² Present Address: College of Biohealth, Semyung University, Semyungro 65, Jecheon, Chungcheongbuk-do 27136 Republic of Korea.

Abstract

To develop a new simple and simultaneous purification method for mycotoxins in feeds and grains, magnetic nanoparticles (MNPs) conjugated with monoclonal antibodies (mAbs) against mycotoxins were used to separate aflatoxin B1 (AFB₁), zearalenone (ZEA) and deoxynivalenol (DON). For a single spike of each mycotoxin into the buffer solution (16% MeOH in PBS), mean recoveries were 93.1-95.0% for AFB₁ (5-20 ng/mL spiked), 87.2-96.0% for ZEA (125-500 ng/mL spiked) and 75.2-96.9% for DON (250-1,000 ng/mL spiked) by HPLC and ELISA. Recoveries of AFB₁ (20 ng/mL) and ZEA (500 ng/mL) simultaneously spiked into the buffer solution were 87.0 and 99.8%, respectively. Recovery rates of AFB₁/DON and DON/ZEA spiked simultaneously were 86.2%/76.6% and 92.0%/86.7%, respectively, at concentrations of 20 ng/mL AFB₁, 500 ng/mL ZEA, and 1,000 ng/mL DON. Recoveries using the novel mAb-MNP conjugated system in a buffer solution simultaneously spiked with AFB₁, ZEA and DON were 82.5, 94.6 and 73.4%, respectively. Recoveries of DON in animal feed were 107.7-132.5% at concentrations of 250-1,000 ng/g spiked in feed.
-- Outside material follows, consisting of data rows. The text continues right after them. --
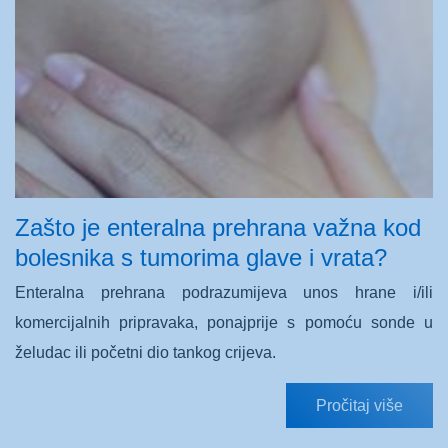
Zašto je enteralna prehrana važna kod
bolesnika s tumorima glave i vrata?
Enteralna prehrana podrazumijeva unos hrane i/ili
komercijalnih pripravaka, ponajprije s pomoću sonde u
želudac ili početni dio tankog crijeva.
Pročitaj više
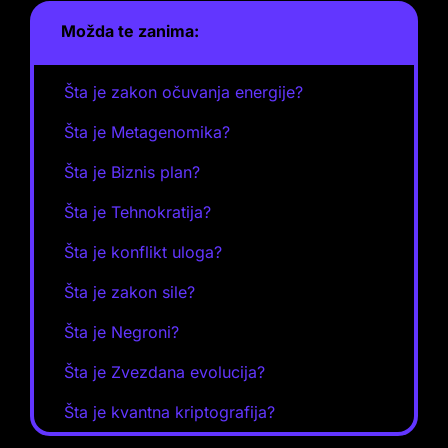
Možda te zanima:
Šta je zakon očuvanja energije?
Šta je Metagenomika?
Šta je Biznis plan?
Šta je Tehnokratija?
Šta je konflikt uloga?
Šta je zakon sile?
Šta je Negroni?
Šta je Zvezdana evolucija?
Šta je kvantna kriptografija?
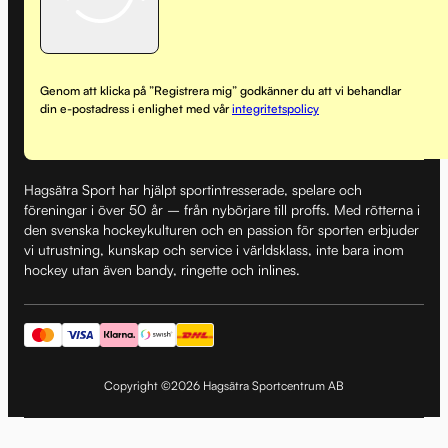
Genom att klicka på ”Registrera mig” godkänner du att vi behandlar
din e-postadress i enlighet med vår
integritetspolicy
Hagsätra Sport har hjälpt sportintresserade, spelare och
föreningar i över 50 år – från nybörjare till proffs. Med rötterna i
den svenska hockeykulturen och en passion för sporten erbjuder
vi utrustning, kunskap och service i världsklass, inte bara inom
hockey utan även bandy, ringette och inlines.
Copyright ©2026 Hagsätra Sportcentrum AB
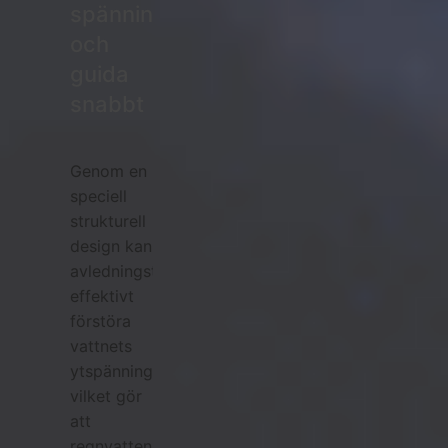
spänningen
och
guida
snabbt
Genom en
speciell
strukturell
design kan
avledningstillbehören
effektivt
förstöra
vattnets
ytspänning,
vilket gör
att
regnvatten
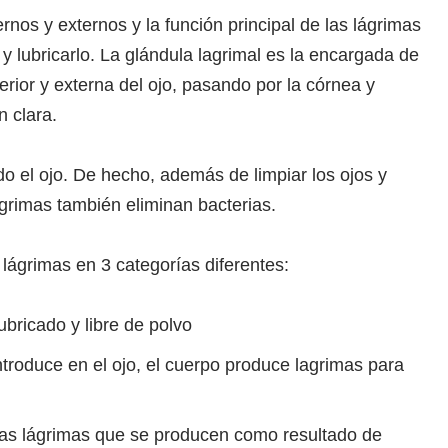
rnos y externos y la función principal de las lágrimas
lo y lubricarlo. La glándula lagrimal es la encargada de
erior y externa del ojo, pasando por la córnea y
 clara.
odo el ojo. De hecho, además de limpiar los ojos y
grimas también eliminan bacterias.
s lágrimas en 3 categorías diferentes:
ubricado y libre de polvo
introduce en el ojo, el cuerpo produce lagrimas para
 las lágrimas que se producen como resultado de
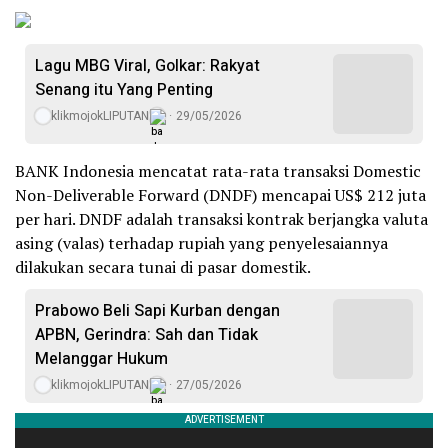
Lagu MBG Viral, Golkar: Rakyat
Senang itu Yang Penting
klikmojokLIPUTAN
29/05/2026
BANK Indonesia mencatat rata-rata transaksi Domestic
Non-Deliverable Forward (DNDF) mencapai US$ 212 juta
per hari. DNDF adalah transaksi kontrak berjangka valuta
asing (valas) terhadap rupiah yang penyelesaiannya
dilakukan secara tunai di pasar domestik.
Prabowo Beli Sapi Kurban dengan
APBN, Gerindra: Sah dan Tidak
Melanggar Hukum
klikmojokLIPUTAN
27/05/2026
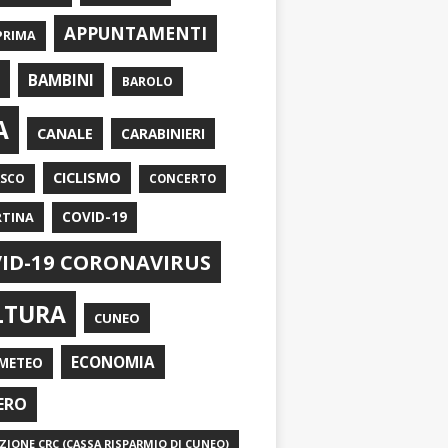
APPUNTAMENTI
PRIMA
I
BAMBINI
BAROLO
A
CANALE
CARABINIERI
CICLISMO
ASCO
CONCERTO
RTINA
COVID-19
ID-19 CORONAVIRUS
LTURA
CUNEO
ECONOMIA
METEO
ERO
IONE CRC (CASSA RISPARMIO DI CUNEO)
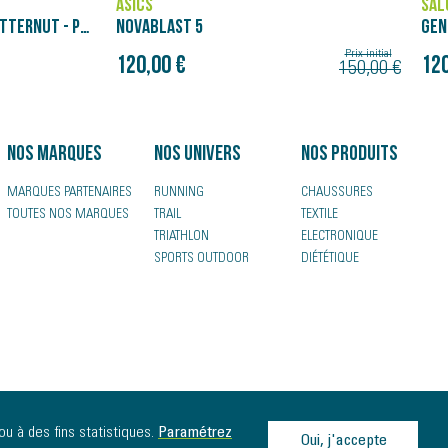
SALOMON
BRO
GENESIS
GLY
180
Prix initial
Prix initial
120,00 €
150,00 €
150,00 €
Nos marques
Nos univers
Nos produits
MARQUES PARTENAIRES
RUNNING
CHAUSSURES
TOUTES NOS MARQUES
TRAIL
TEXTILE
TRIATHLON
ELECTRONIQUE
SPORTS OUTDOOR
DIÉTÉTIQUE
ou à des fins statistiques.
Paramétrez
Oui, j'accepte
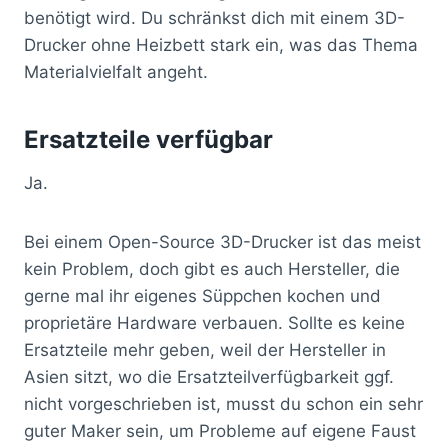
benötigt wird. Du schränkst dich mit einem 3D-
Drucker ohne Heizbett stark ein, was das Thema
Materialvielfalt angeht.
Ersatzteile verfügbar
Ja.
Bei einem Open-Source 3D-Drucker ist das meist
kein Problem, doch gibt es auch Hersteller, die
gerne mal ihr eigenes Süppchen kochen und
proprietäre Hardware verbauen. Sollte es keine
Ersatzteile mehr geben, weil der Hersteller in
Asien sitzt, wo die Ersatzteilverfügbarkeit ggf.
nicht vorgeschrieben ist, musst du schon ein sehr
guter Maker sein, um Probleme auf eigene Faust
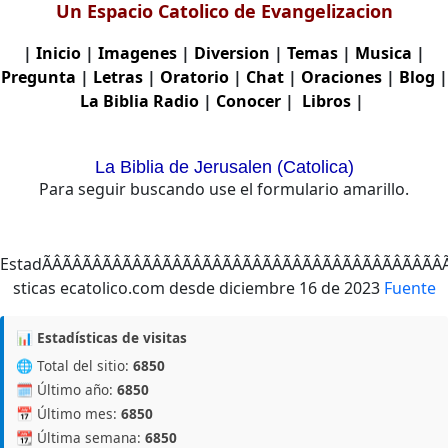
Un Espacio Catolico de Evangelizacion
|
Inicio
|
Imagenes
|
Diversion
|
Temas
|
Musica
|
Pregunta
|
Letras
|
Oratorio
|
Chat
|
Oraciones
|
Blog
|
La Biblia
Radio
|
Conocer
|
Libros
|
La Biblia de Jerusalen (Catolica)
Para seguir buscando use el formulario amarillo.
EstadÃÂÃÂÃÂÃÂÃÂÃ
Fuente
📊 Estadísticas de visitas
🌐 Total del sitio:
6850
🗓️ Último año:
6850
📅 Último mes:
6850
📆 Última semana:
6850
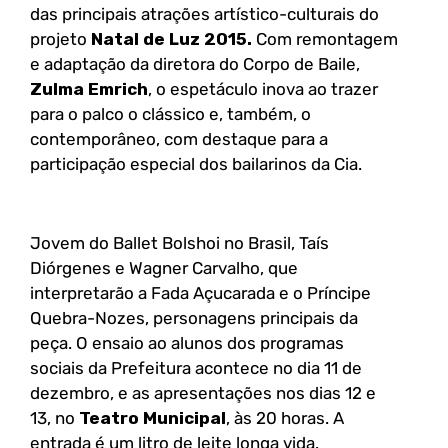
das principais atrações artístico-culturais do
projeto
Natal de Luz 2015.
Com remontagem
e adaptação da diretora do Corpo de Baile,
Zulma Emrich
, o espetáculo inova ao trazer
para o palco o clássico e, também, o
contemporâneo, com destaque para a
participação especial dos bailarinos da Cia.
Jovem do Ballet Bolshoi no Brasil, Taís
Diórgenes e Wagner Carvalho, que
interpretarão a Fada Açucarada e o Príncipe
Quebra-Nozes, personagens principais da
peça. O ensaio ao alunos dos programas
sociais da Prefeitura acontece no dia 11 de
dezembro, e as apresentações nos dias 12 e
13, no
Teatro Municipal
, às 20 horas. A
entrada é um litro de leite longa vida.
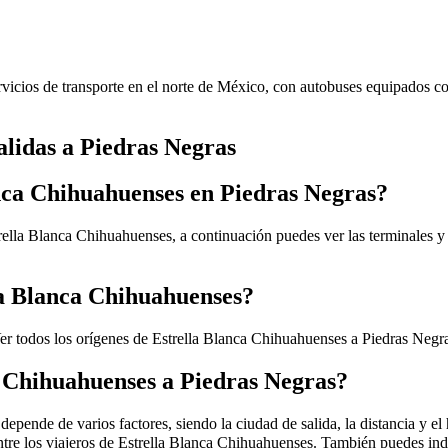
vicios de transporte en el norte de México, con autobuses equipados co
alidas a Piedras Negras
anca Chihuahuenses en Piedras Negras?
rella Blanca Chihuahuenses, a continuación puedes ver las terminales y
la Blanca Chihuahuenses?
er todos los orígenes de Estrella Blanca Chihuahuenses a Piedras Negr
a Chihuahuenses a Piedras Negras?
pende de varios factores, siendo la ciudad de salida, la distancia y el 
entre los viajeros de Estrella Blanca Chihuahuenses. También puedes ind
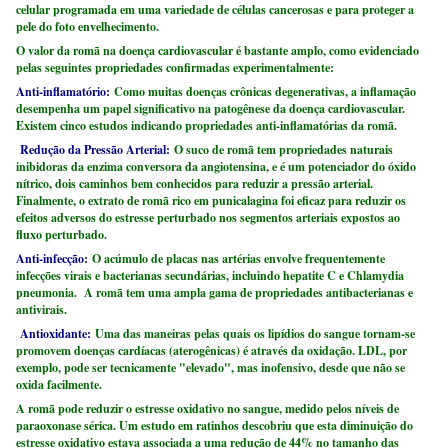
celular programada em uma variedade de células cancerosas e para proteger a
pele do foto envelhecimento.
O valor da romã na doença cardiovascular é bastante amplo, como evidenciado
pelas seguintes propriedades confirmadas experimentalmente:
Anti-inflamatório:
Como muitas doenças crônicas degenerativas, a inflamação
desempenha um papel significativo na patogênese da doença cardiovascular.
Existem cinco estudos indicando propriedades anti-inflamatórias da romã.
Redução da Pressão Arterial:
O suco de romã tem propriedades naturais
inibidoras da enzima conversora da angiotensina, e é um potenciador do óxido
nítrico, dois caminhos bem conhecidos para reduzir a pressão arterial.
Finalmente, o extrato de romã rico em punicalagina foi eficaz para reduzir os
efeitos adversos do estresse perturbado nos segmentos arteriais expostos ao
fluxo perturbado.
Anti-infecção:
O acúmulo de placas nas artérias envolve frequentemente
infecções virais e bacterianas secundárias, incluindo hepatite C e Chlamydia
pneumonia. A romã tem uma ampla gama de propriedades antibacterianas e
antivirais.
Antioxidante:
Uma das maneiras pelas quais os lipídios do sangue tornam-se
promovem doenças cardíacas (aterogênicas) é através da oxidação. LDL, por
exemplo, pode ser tecnicamente "elevado", mas inofensivo, desde que não se
oxida facilmente.
A romã pode reduzir o estresse oxidativo no sangue, medido pelos níveis de
paraoxonase sérica. Um estudo em ratinhos descobriu que esta diminuição do
estresse oxidativo estava associada a uma redução de 44% no tamanho das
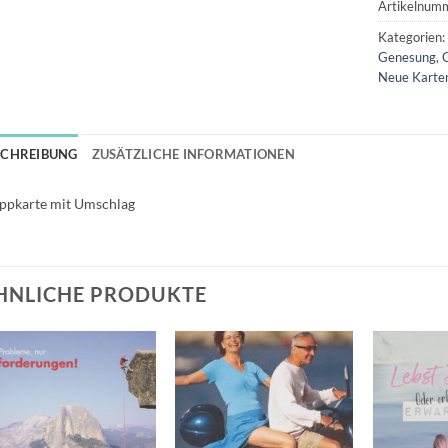
Artikelnum
Kategorien
Genesung
,
Neue Karte
SCHREIBUNG
ZUSÄTZLICHE INFORMATIONEN
ppkarte mit Umschlag
HNLICHE PRODUKTE
Auf die
Auf die
Wunschliste
Wunschliste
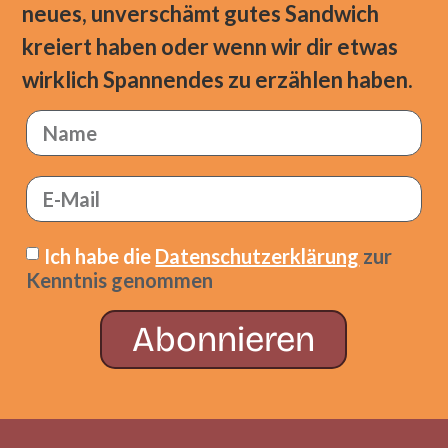
neues, unverschämt gutes Sandwich
kreiert haben oder wenn wir dir etwas
wirklich Spannendes zu erzählen haben.
Ich habe die
Datenschutzerklärung
zur
Kenntnis genommen
Abonnieren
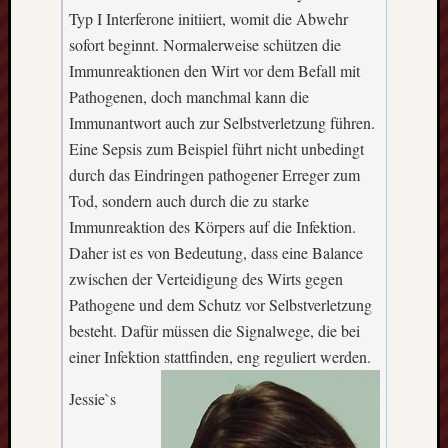
events.
Typ I Interferone initiiert, womit die Abwehr
sofort beginnt. Normalerweise schützen die
Immunreaktionen den Wirt vor dem Befall mit
Subscribe
Pathogenen, doch manchmal kann die
Immunantwort auch zur Selbstverletzung führen.
View
Eine Sepsis zum Beispiel führt nicht unbedingt
Calendar
durch das Eindringen pathogener Erreger zum
Tod, sondern auch durch die zu starke
Immunreaktion des Körpers auf die Infektion.
Neueste
Daher ist es von Bedeutung, dass eine Balance
Beiträge
zwischen der Verteidigung des Wirts gegen
Finnla
Pathogene und dem Schutz vor Selbstverletzung
–
besteht. Dafür müssen die Signalwege, die bei
Ein
einer Infektion stattfinden, eng reguliert werden.
halbes
Jahr
Jessie`s
als
Teilzeit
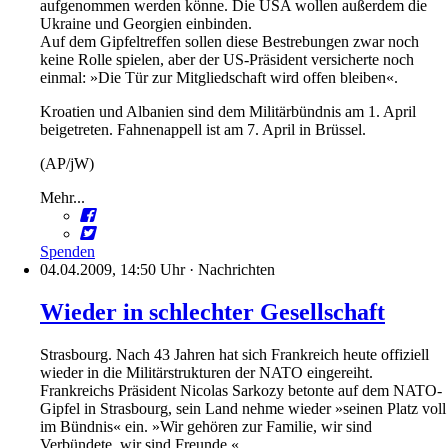
aufgenommen werden könne. Die USA wollen außerdem die
Ukraine und Georgien einbinden.
Auf dem Gipfeltreffen sollen diese Bestrebungen zwar noch
keine Rolle spielen, aber der US-Präsident versicherte noch
einmal: »Die Tür zur Mitgliedschaft wird offen bleiben«.
Kroatien und Albanien sind dem Militärbündnis am 1. April
beigetreten. Fahnenappell ist am 7. April in Brüssel.
(AP/jW)
Mehr...
Spenden
04.04.2009, 14:50 Uhr
·
Nachrichten
Wieder in schlechter Gesellschaft
Strasbourg. Nach 43 Jahren hat sich Frankreich heute offiziell
wieder in die Militärstrukturen der NATO eingereiht.
Frankreichs Präsident Nicolas Sarkozy betonte auf dem NATO-
Gipfel in Strasbourg, sein Land nehme wieder »seinen Platz voll
im Bündnis« ein. »Wir gehören zur Familie, wir sind
Verbündete, wir sind Freunde.«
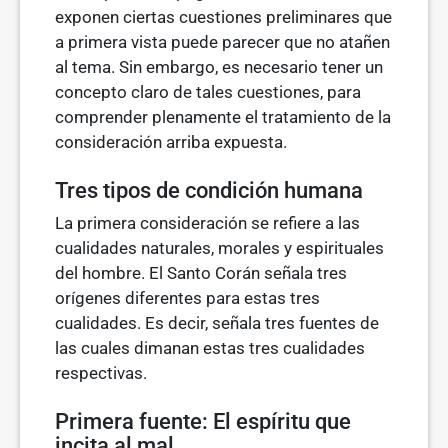
exponen ciertas cuestiones preliminares que
a primera vista puede parecer que no atañen
al tema. Sin embargo, es necesario tener un
concepto claro de tales cuestiones, para
comprender plenamente el tratamiento de la
consideración arriba expuesta.
Tres tipos de condición humana
La primera consideración se refiere a las
cualidades naturales, morales y espirituales
del hombre. El Santo Corán señala tres
orígenes diferentes para estas tres
cualidades. Es decir, señala tres fuentes de
las cuales dimanan estas tres cualidades
respectivas.
Primera fuente: El espíritu que
incita al mal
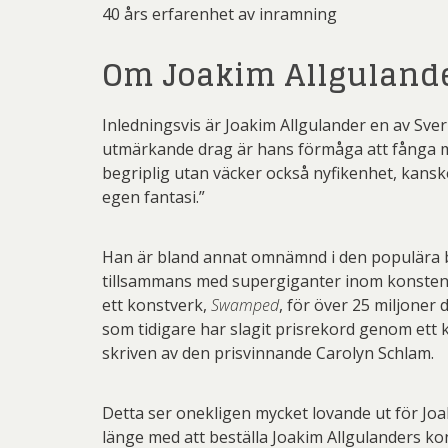
40 års erfarenhet av inramning
Om Joakim Allguland
Inledningsvis är Joakim Allgulander en av Sv
utmärkande drag är hans förmåga att fånga mä
begriplig utan väcker också nyfikenhet, kanske
egen fantasi.”
Han är bland annat omnämnd i den populära
tillsammans med supergiganter inom konsten,
ett konstverk,
Swamped
, för över 25 miljoner
som tidigare har slagit prisrekord genom ett 
skriven av den prisvinnande Carolyn Schlam.
Detta ser onekligen mycket lovande ut för Joak
länge med att beställa Joakim Allgulanders ko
The immunoaffinity chromatography (IAC) clean-up method was compared with the purification method using novel mAb-MNP. After fortification of animal feed with AFB₁ (5, 10 and 20 ng/g feed) and ZEA (125, 250 and 500 ng/g feed), AFB₁ and ZEA were purified using both the methods. In the case of the novel mAb-MNP conjugated system, mean recoveries for AFB₁ were 89.4, 73.1 and 88.3% at concentrations of 5, 10 and 20 ng/g feed, respectively. For ZEA, mean recoveries were 86.7, 85.9 and 79.1% at concentrations of 125, 250 and 500 ng/g, respectively. For IAC purification, recoveries were 42.9-45.1% for AFB₁ and 96.8-103.2% for ZEA. In conclusion, the present purification method using monoclonal antibodies conjugated to MNPs can be used for simple and simultaneous purification of mycotoxins from feed and maize.

Supplementary information: The online version contains supplementary material available at 10.1007/s43188-020-00083-w.

Keywords: Antibody; Feed; Magnetic nanoparticle; Mycotoxins; Purification.